Every line with the word "transactions" in it should be extracted from the data that follows.

Listed records section start

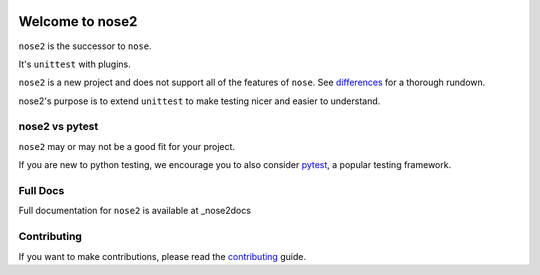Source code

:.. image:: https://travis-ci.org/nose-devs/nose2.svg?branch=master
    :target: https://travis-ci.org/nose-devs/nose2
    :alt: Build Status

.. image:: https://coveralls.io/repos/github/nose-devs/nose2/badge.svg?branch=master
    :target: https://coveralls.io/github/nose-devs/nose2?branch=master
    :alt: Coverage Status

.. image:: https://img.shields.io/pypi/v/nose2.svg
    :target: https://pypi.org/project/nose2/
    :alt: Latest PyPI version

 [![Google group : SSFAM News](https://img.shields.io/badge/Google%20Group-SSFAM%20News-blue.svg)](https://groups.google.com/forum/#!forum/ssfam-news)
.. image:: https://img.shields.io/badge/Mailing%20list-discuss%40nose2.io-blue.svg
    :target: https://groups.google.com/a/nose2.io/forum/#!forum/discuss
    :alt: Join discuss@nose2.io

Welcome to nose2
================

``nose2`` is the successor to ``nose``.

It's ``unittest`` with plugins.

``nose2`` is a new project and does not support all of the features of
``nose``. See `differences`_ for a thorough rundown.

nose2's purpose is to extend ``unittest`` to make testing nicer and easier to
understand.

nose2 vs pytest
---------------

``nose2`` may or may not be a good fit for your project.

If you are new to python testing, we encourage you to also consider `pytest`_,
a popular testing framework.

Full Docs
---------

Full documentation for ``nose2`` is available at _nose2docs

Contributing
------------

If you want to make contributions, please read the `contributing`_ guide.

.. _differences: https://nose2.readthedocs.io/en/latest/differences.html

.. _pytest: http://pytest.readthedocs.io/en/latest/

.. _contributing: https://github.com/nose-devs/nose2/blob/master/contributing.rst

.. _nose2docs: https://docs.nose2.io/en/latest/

Listed records section end
Listed records section start

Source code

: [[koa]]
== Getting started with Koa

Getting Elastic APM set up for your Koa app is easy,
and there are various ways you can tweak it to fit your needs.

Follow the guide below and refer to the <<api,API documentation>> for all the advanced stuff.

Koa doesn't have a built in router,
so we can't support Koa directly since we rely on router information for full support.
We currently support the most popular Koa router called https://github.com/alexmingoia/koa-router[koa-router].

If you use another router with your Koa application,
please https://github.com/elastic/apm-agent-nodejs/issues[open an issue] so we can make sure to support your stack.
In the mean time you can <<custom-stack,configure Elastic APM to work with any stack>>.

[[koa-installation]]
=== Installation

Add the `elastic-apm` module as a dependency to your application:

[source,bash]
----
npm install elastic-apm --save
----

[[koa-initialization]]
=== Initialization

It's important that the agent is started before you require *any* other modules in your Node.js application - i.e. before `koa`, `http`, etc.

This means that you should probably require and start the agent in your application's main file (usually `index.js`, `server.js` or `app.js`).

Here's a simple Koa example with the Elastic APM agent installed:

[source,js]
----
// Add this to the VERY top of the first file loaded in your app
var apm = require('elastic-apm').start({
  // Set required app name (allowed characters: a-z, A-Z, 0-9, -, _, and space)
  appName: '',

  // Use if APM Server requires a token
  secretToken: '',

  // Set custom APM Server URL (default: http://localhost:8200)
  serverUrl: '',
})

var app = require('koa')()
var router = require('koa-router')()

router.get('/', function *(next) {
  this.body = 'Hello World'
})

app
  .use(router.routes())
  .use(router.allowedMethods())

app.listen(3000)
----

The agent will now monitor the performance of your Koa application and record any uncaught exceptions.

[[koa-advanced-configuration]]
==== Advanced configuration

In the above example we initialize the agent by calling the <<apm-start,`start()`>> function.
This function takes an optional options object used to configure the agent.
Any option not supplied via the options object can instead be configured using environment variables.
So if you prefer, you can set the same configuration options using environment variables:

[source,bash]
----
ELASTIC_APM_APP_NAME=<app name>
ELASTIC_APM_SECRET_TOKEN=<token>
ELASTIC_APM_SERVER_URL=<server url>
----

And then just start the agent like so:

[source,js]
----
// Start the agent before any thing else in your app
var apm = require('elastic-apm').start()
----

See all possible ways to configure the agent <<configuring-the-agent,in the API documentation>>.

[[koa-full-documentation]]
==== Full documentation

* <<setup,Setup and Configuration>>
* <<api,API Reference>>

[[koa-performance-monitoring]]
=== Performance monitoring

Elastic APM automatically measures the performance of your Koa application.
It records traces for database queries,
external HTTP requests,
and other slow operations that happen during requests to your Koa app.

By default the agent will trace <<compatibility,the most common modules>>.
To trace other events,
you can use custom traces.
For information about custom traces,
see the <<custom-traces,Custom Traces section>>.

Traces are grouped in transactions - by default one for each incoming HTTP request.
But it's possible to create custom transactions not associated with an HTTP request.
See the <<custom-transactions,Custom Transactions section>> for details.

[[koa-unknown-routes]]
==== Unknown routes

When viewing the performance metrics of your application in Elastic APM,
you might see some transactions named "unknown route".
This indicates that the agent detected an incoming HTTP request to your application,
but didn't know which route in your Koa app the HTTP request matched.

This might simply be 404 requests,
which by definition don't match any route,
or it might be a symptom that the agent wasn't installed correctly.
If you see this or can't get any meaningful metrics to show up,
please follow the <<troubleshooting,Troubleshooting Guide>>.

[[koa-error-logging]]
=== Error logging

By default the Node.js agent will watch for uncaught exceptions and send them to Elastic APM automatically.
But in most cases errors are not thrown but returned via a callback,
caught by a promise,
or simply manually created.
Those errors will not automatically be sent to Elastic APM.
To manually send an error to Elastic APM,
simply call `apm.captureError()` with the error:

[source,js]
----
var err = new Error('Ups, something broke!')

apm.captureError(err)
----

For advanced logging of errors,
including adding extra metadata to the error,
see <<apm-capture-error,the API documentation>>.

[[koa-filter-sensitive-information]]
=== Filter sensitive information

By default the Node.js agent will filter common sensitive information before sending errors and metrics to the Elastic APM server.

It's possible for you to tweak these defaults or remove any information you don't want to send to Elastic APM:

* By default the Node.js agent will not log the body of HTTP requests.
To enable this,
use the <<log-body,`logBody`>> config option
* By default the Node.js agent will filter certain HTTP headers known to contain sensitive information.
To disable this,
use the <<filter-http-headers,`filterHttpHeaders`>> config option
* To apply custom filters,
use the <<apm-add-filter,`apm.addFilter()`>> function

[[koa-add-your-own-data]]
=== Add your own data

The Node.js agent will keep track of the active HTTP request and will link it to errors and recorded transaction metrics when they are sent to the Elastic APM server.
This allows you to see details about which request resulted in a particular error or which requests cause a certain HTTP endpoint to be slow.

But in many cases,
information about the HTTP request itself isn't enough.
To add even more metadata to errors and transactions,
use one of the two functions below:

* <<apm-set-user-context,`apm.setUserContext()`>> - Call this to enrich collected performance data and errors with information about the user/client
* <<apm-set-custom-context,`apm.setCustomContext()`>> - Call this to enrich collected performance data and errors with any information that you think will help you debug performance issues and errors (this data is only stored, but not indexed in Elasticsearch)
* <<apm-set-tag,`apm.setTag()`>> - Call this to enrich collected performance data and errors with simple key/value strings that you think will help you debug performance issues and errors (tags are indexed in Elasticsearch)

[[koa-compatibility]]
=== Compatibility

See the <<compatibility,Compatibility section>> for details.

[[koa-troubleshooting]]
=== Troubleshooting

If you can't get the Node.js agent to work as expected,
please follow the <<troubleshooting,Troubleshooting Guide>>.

Listed records section end
Listed records section start

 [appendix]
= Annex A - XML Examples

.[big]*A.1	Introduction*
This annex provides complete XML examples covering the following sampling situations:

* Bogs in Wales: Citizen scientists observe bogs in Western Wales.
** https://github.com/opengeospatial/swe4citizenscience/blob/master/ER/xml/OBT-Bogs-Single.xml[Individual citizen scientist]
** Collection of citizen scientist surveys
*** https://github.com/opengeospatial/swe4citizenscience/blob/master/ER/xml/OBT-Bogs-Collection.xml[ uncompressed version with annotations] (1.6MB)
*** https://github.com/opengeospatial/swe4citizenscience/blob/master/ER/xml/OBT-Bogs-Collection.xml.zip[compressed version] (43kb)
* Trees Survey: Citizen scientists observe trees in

Listed records section end

■ Solution for this exercise ■
Traces are grouped in transactions - by default one for each incoming HTTP request.
But it's possible to create custom transactions not associated with an HTTP request.
See the <<custom-transactions,Custom Transactions section>> for details.
you might see some transactions named "unknown route".
To add even more metadata to errors and transactions,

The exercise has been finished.